Derrière les 27 000 milliards de FCFA annoncés se dessine une question autrement plus délicate : le Gabon peut-il financer sa transformation sans accroître sa dépendance extérieure ? La première édition du Forum national de l’épargne pour le développement, organisée les 2 et 3 septembre à Libreville par la Caisse des Dépôts et Consignations, a tenté d’apporter une réponse institutionnelle à cette interrogation. Sous le thème de l’épargne et de la souveraineté financière, les participants ont défendu le principe d’un financement davantage ancré dans les ressources nationales et orienté vers les priorités du Plan national de croissance et de développement 2026-2030.
L’ampleur des besoins donne à cette réflexion un caractère pressant. Sur les 27 000 milliards de FCFA nécessaires à l’exécution du PNCD, environ 18 000 milliards sont attendus du secteur privé et des ressources intérieures. Ce partage suppose une profonde évolution du système de financement gabonais. L’épargne, souvent immobilisée dans des placements courts ou absorbée par la consommation, devrait être convertie en capitaux de long terme capables de soutenir le logement, les infrastructures, l’agriculture et l’énergie. Le débat ne porte donc pas uniquement sur la quantité d’argent disponible, mais sur les instruments permettant de le diriger vers l’investissement productif.

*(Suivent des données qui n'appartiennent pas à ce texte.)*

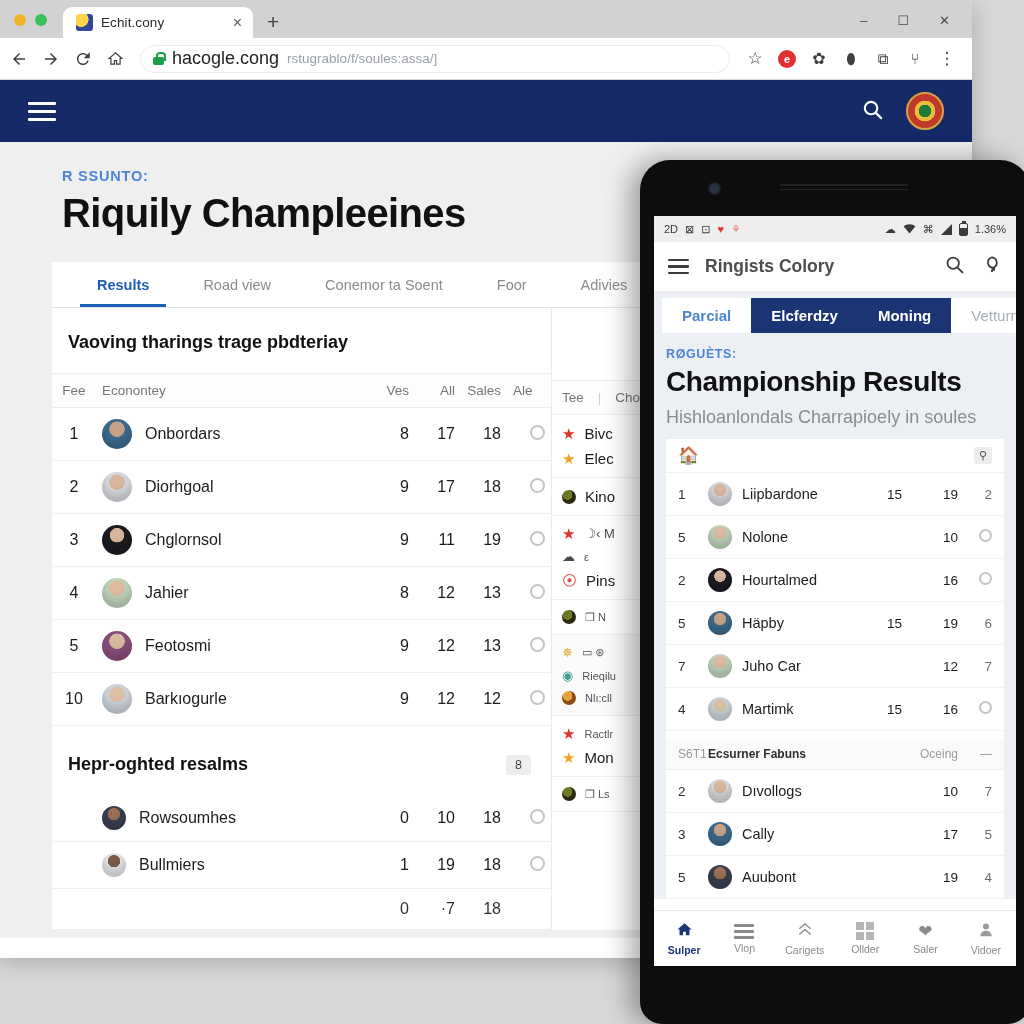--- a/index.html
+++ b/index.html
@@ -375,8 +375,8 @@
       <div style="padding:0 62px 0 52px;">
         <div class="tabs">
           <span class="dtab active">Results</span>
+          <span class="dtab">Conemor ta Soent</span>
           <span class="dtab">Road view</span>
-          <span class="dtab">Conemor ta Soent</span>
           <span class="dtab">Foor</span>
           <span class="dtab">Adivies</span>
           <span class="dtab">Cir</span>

L’indispensable reconquête de la confiance
Cette ambition se heurte cependant à un obstacle central : la défiance susceptible de retenir les épargnants. La réussite d’une politique de mobilisation intérieure exige des règles stables, une gouvernance lisible et des garanties sur l’affectation des fonds. Les entreprises gabonaises avaient déjà formulé ces exigences lors du Gabon Economic Forum de juillet, en évoquant notamment la sécurité juridique et la visibilité économique. En intégrant cette préoccupation, le FONED a implicitement reconnu qu’une institution financière ne peut transformer l’épargne en levier de développement par la seule création d’un nouveau produit.
La question est particulièrement sensible pour la diaspora. La présentation de l’étude DIASDEV devait permettre de mieux cerner les attentes des Gabonais vivant à l’étranger et les conditions de leur participation au financement du pays. Leurs transferts constituent une ressource régulière, mais demeurent principalement destinés aux besoins familiaux. Les convertir partiellement en investissements suppose de proposer des supports compréhensibles, crédibles et suffisamment sécurisés. La diaspora ne saurait être considérée comme un simple réservoir de liquidités : son engagement dépendra de sa capacité à suivre les projets, à mesurer les risques et à constater les résultats.

Le passage attendu des intentions aux réalisations
Avec OKIRA 241, la CDC Gabon entend fournir une première réponse opérationnelle. Le dispositif présenté à la clôture du forum vise à mobiliser l’épargne des résidents et des expatriés en faveur de l’immobilier et de plusieurs projets structurants du PNCD. Son déploiement numérique pourrait élargir l’accès aux placements et toucher des publics peu familiers des circuits financiers classiques. Cette orientation traduit une volonté de rapprocher la collecte de l’épargne de son utilisation finale, tout en faisant de la technologie un outil d’inclusion financière et de diffusion des produits d’investissement.

Reste à démontrer que ce nouvel édifice produira les effets annoncés. Le succès du FONED dépendra moins de la portée de ses déclarations que de la qualité des mécanismes mis en œuvre après sa clôture : protection des déposants, rémunération attractive, transparence des investissements et sélection rigoureuse des projets. Pour devenir un instrument de souveraineté, l’épargne devra se matérialiser dans l’économie réelle et générer des bénéfices durables. Le Gabon ouvre ainsi un chantier qui touche à la fois à la finance, à la gouvernance et à la relation entre l’État, les institutions et les citoyens.